:: Stored records ::
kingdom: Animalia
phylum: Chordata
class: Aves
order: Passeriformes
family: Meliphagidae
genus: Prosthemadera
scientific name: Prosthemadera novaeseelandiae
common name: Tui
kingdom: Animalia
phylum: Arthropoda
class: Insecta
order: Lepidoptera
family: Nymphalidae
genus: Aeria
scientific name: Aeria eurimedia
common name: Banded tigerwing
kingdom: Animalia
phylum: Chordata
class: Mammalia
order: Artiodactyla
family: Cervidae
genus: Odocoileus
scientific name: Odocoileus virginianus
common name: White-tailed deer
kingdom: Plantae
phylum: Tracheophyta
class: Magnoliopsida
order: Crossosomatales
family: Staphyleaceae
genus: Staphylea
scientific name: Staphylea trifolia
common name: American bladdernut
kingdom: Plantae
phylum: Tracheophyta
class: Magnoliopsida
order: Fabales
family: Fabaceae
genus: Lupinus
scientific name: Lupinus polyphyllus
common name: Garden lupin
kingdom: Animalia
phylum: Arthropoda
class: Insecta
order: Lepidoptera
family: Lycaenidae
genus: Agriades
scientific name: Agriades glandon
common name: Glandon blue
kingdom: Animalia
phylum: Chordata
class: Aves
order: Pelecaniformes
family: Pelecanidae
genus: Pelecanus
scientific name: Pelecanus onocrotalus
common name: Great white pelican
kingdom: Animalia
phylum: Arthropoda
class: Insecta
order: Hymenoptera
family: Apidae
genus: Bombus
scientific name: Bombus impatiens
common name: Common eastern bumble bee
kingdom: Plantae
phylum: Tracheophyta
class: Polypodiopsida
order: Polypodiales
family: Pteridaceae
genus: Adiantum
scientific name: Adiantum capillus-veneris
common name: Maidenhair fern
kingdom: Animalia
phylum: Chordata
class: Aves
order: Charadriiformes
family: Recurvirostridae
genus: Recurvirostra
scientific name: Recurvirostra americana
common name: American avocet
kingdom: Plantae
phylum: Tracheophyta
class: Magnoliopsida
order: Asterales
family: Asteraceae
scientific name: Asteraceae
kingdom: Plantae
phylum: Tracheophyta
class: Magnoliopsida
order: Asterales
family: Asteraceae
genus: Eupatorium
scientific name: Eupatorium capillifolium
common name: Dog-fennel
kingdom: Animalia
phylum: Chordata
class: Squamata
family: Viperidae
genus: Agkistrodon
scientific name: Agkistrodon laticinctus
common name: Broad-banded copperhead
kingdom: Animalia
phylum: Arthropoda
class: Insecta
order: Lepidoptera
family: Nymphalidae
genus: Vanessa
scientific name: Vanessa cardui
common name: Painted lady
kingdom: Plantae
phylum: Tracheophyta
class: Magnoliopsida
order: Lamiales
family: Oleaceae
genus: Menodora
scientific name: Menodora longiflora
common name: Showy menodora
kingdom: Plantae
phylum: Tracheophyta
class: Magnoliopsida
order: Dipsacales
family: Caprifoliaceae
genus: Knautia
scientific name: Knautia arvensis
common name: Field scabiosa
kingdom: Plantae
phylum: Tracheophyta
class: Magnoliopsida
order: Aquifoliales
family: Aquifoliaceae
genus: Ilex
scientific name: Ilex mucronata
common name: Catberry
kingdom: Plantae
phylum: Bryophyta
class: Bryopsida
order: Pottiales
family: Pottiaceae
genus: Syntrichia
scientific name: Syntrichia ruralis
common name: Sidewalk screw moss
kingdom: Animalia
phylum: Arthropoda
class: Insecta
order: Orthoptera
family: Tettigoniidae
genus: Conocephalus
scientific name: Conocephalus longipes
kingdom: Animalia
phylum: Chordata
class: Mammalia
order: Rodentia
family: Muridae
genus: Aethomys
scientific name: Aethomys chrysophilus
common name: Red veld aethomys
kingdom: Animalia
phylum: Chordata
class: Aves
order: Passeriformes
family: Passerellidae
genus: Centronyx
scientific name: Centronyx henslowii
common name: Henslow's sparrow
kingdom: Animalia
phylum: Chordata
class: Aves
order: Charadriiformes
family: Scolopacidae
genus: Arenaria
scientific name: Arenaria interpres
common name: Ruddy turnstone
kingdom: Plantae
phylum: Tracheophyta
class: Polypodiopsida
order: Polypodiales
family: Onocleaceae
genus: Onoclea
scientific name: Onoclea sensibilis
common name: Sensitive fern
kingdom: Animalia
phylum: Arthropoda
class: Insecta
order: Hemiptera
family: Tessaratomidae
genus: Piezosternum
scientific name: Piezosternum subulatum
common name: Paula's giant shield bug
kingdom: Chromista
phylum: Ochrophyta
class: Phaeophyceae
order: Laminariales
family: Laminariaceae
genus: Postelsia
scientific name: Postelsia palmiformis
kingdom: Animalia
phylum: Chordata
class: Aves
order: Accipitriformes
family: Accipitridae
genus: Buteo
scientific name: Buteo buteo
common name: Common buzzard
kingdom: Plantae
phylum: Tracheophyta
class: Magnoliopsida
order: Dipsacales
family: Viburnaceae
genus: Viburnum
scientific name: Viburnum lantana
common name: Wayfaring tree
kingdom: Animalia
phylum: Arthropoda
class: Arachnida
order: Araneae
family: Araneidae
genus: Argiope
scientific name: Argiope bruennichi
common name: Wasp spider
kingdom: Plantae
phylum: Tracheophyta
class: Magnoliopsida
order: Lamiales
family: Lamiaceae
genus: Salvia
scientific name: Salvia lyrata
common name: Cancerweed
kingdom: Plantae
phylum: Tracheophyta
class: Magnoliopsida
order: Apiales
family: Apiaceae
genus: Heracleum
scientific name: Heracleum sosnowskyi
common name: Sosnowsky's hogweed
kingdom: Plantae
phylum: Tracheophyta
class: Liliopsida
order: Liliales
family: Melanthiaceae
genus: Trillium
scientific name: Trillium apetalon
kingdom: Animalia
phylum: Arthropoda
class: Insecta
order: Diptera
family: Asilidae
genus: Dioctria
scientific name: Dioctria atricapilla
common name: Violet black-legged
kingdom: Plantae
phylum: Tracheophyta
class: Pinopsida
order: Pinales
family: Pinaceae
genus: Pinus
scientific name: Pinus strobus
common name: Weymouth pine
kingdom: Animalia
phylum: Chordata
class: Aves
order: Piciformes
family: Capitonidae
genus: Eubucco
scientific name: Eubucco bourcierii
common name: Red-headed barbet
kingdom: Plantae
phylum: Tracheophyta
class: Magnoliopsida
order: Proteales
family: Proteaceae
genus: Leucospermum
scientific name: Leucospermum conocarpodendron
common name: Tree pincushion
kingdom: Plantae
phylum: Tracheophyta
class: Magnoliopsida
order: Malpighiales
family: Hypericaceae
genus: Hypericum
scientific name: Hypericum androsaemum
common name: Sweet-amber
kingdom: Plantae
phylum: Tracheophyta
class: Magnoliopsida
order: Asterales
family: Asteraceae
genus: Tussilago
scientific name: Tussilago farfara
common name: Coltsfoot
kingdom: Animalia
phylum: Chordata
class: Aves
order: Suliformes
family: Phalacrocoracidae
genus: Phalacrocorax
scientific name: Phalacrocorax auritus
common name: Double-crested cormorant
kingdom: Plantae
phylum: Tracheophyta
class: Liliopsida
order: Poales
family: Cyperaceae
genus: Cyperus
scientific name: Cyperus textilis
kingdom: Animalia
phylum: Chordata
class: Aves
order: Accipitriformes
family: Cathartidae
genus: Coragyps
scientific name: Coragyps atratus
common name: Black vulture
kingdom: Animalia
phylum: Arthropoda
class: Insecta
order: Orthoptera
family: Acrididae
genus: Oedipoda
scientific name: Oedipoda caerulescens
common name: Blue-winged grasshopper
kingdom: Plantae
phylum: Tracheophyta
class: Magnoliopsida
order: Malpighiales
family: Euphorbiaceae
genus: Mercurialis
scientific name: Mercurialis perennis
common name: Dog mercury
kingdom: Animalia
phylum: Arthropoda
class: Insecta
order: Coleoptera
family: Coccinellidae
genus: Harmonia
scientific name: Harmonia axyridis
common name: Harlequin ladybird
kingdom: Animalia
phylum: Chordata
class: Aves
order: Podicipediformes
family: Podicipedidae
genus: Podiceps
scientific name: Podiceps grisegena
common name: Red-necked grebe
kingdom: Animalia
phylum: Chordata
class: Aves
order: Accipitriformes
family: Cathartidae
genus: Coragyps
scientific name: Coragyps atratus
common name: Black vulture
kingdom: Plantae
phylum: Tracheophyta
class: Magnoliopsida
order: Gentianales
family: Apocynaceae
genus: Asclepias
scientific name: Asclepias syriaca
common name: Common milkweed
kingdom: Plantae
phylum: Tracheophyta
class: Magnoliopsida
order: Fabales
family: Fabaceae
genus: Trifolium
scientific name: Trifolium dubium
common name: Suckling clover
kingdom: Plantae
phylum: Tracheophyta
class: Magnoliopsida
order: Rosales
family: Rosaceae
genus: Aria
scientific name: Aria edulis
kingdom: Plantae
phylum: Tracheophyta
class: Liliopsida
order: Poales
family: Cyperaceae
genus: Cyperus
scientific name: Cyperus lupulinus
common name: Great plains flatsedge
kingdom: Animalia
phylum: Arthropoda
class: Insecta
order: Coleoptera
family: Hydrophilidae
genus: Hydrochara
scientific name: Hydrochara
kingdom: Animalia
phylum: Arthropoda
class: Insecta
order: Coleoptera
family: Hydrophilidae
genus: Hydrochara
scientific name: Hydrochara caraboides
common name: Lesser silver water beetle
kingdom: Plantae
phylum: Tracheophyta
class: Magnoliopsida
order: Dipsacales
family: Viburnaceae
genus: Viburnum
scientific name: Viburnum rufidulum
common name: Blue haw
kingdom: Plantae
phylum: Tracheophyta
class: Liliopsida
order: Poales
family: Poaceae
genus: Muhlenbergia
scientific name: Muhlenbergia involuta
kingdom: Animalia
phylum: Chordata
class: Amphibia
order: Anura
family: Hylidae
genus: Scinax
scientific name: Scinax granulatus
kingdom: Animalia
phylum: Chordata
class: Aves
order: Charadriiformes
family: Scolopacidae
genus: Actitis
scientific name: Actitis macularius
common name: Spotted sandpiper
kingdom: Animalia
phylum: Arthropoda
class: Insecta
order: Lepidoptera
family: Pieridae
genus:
:::
◆ Given problem: Could you put the data, from its first line up to and including the line with "genus: Odocoileus", into a Markdown table with the columns Row and Line, numbering each line and leaving out blank lines?

◆ Answer for this exercise:
| Row | Line |
|---|---|
| 1 | kingdom: Animalia |
| 2 | phylum: Chordata |
| 3 | class: Aves |
| 4 | order: Passeriformes |
| 5 | family: Meliphagidae |
| 6 | genus: Prosthemadera |
| 7 | scientific name: Prosthemadera novaeseelandiae |
| 8 | common name: Tui |
| 9 | kingdom: Animalia |
| 10 | phylum: Arthropoda |
| 11 | class: Insecta |
| 12 | order: Lepidoptera |
| 13 | family: Nymphalidae |
| 14 | genus: Aeria |
| 15 | scientific name: Aeria eurimedia |
| 16 | common name: Banded tigerwing |
| 17 | kingdom: Animalia |
| 18 | phylum: Chordata |
| 19 | class: Mammalia |
| 20 | order: Artiodactyla |
| 21 | family: Cervidae |
| 22 | genus: Odocoileus |